How to complete this task:
Report each line of the entries below that contains the word "against", treating uppercase and lowercase letters as different.

Material for this task:
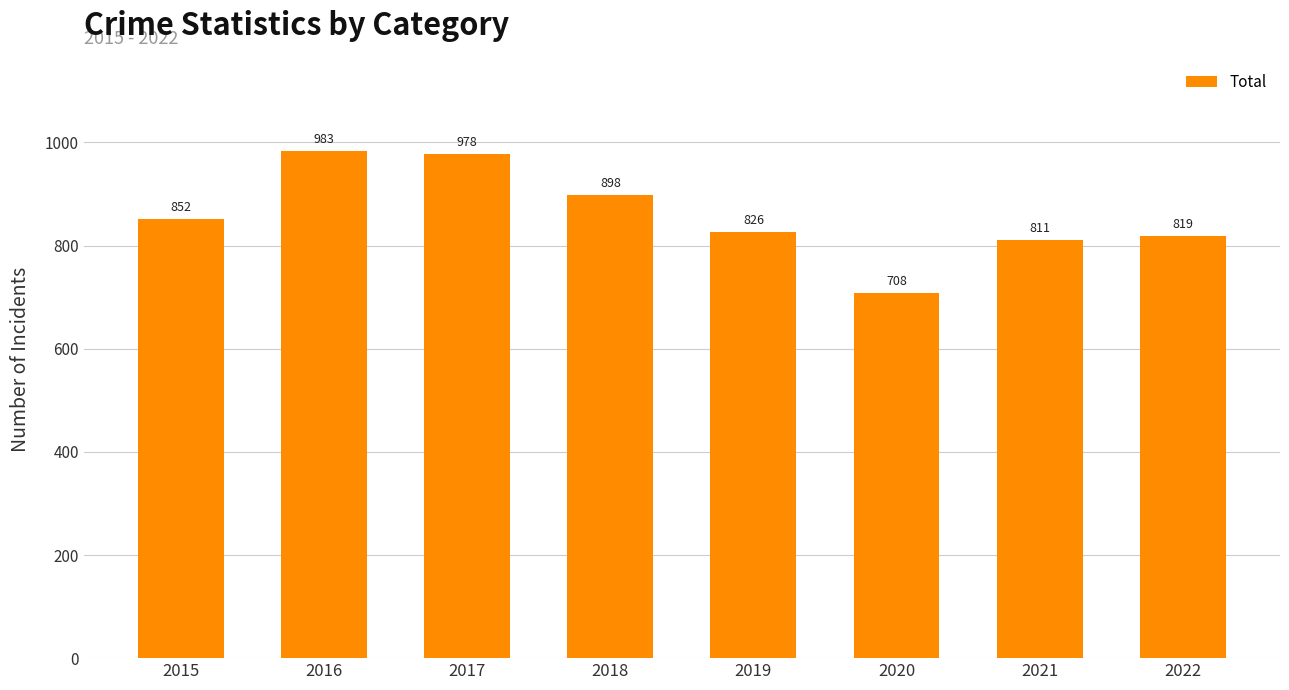

What value does the data have at 2017, to the nearest 50?

1000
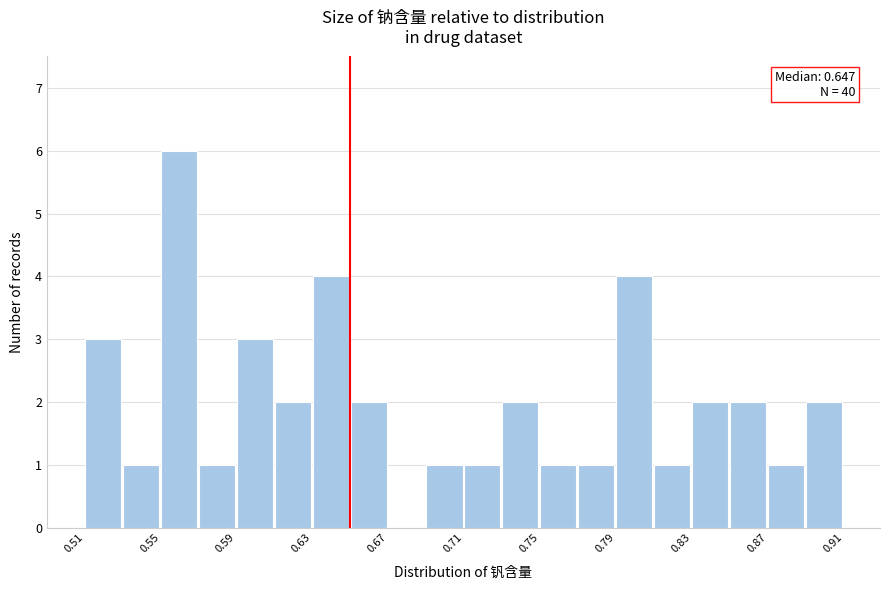

Around what value on the x-axis is the tallest bar? Give the approximate position of its centre, as read against the axis.

0.555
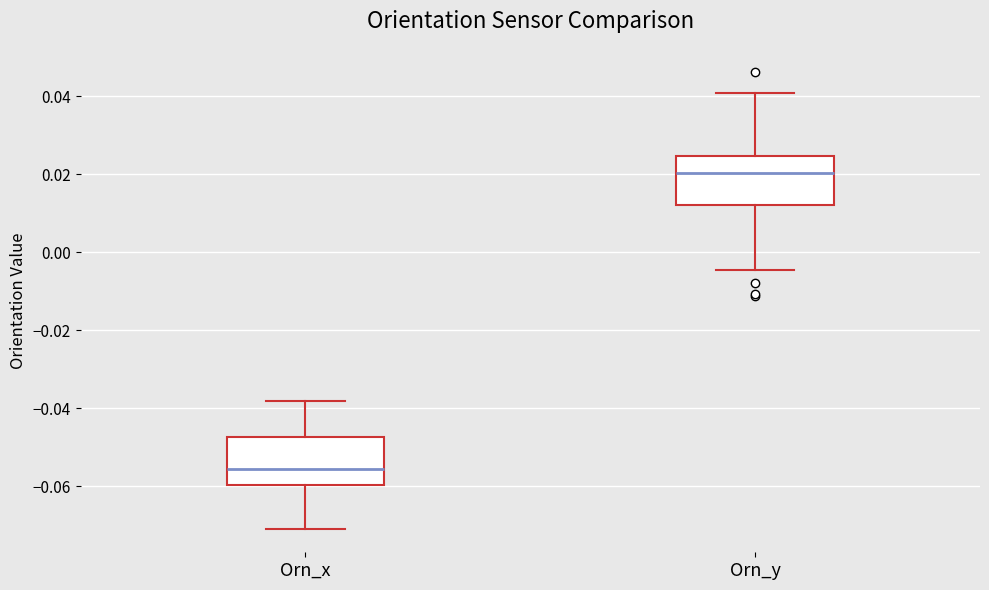

Reading left to right, read every box against the y-axis: the position of its median line, the range the box covers, and the ends of its whiskers. The values are not printed on the chart, so give them approximately, as read against the axis.

Orn_x: median -0.056, box -0.060 to -0.048, whiskers -0.072 to -0.038
Orn_y: median 0.020, box 0.012 to 0.024, whiskers -0.004 to 0.040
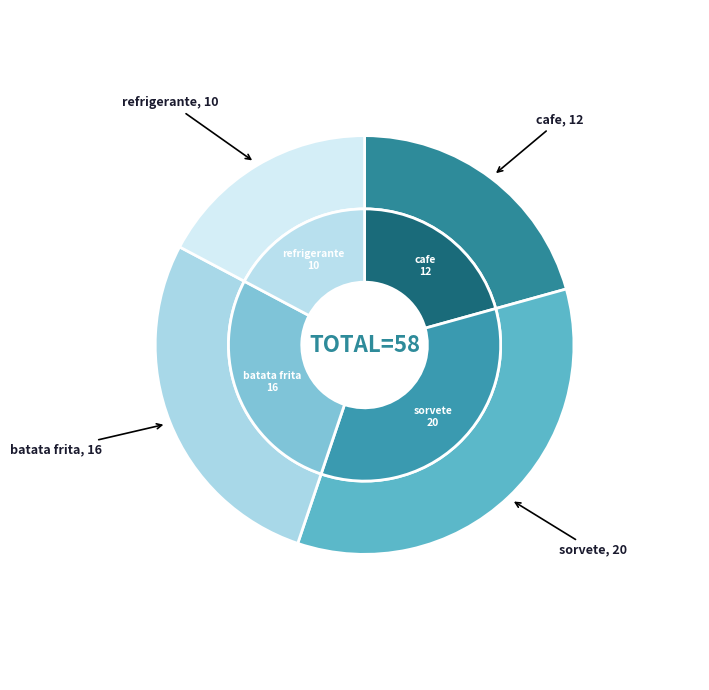

Do cafe and batata frita together represent more than half of the pie?

No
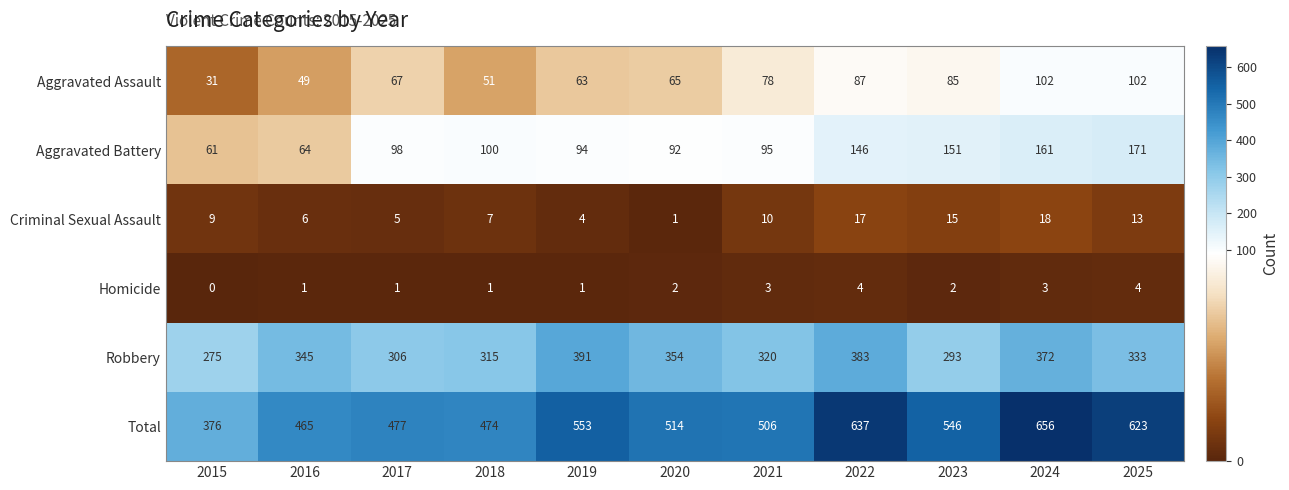

Which label corresponds to the smallest value in the chart?

2015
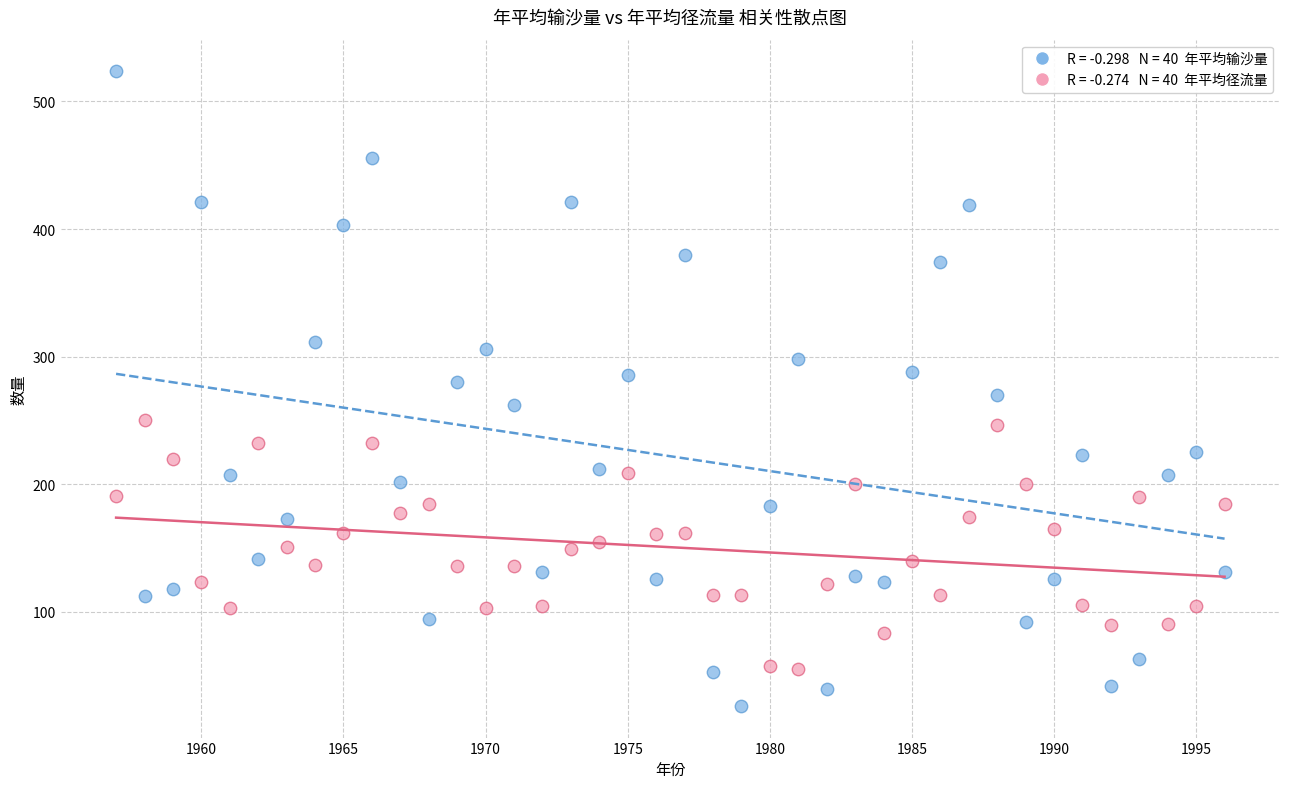

Across all data points, what is the range of X values (max minus min)?

39.0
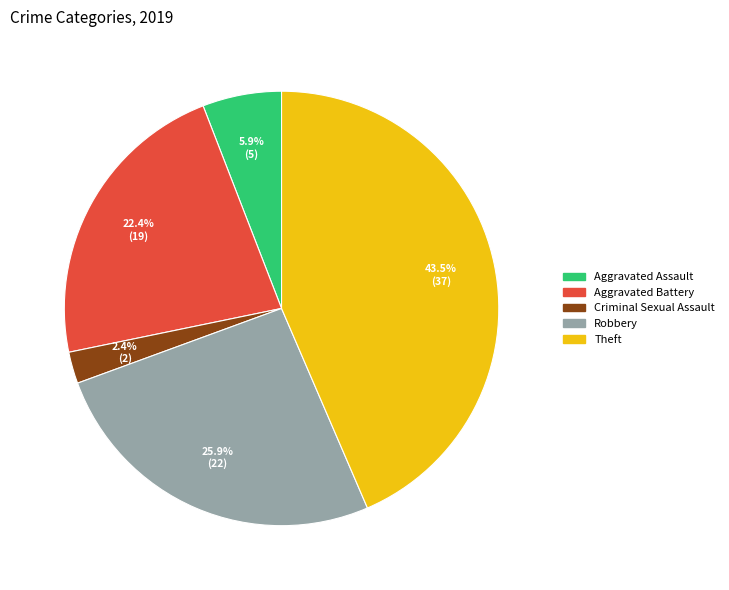

Does any single category account for the majority?

No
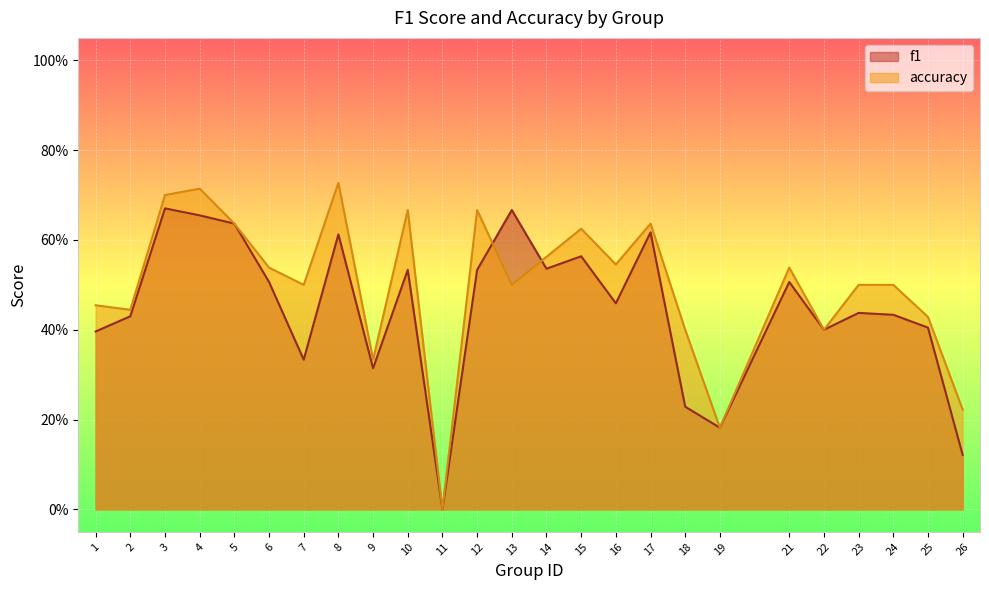

What is the total value across all series at 1?

0.9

Task response:
Around what value on the x-axis is the tallest bar? Give the approximate position of its centre, as read against the axis.
Reading left to right, read every box against the y-axis: the position of its median line, the range the box covers, and the ends of its whiskers. The values are not printed on the chart, so give them approximately, as read against the axis.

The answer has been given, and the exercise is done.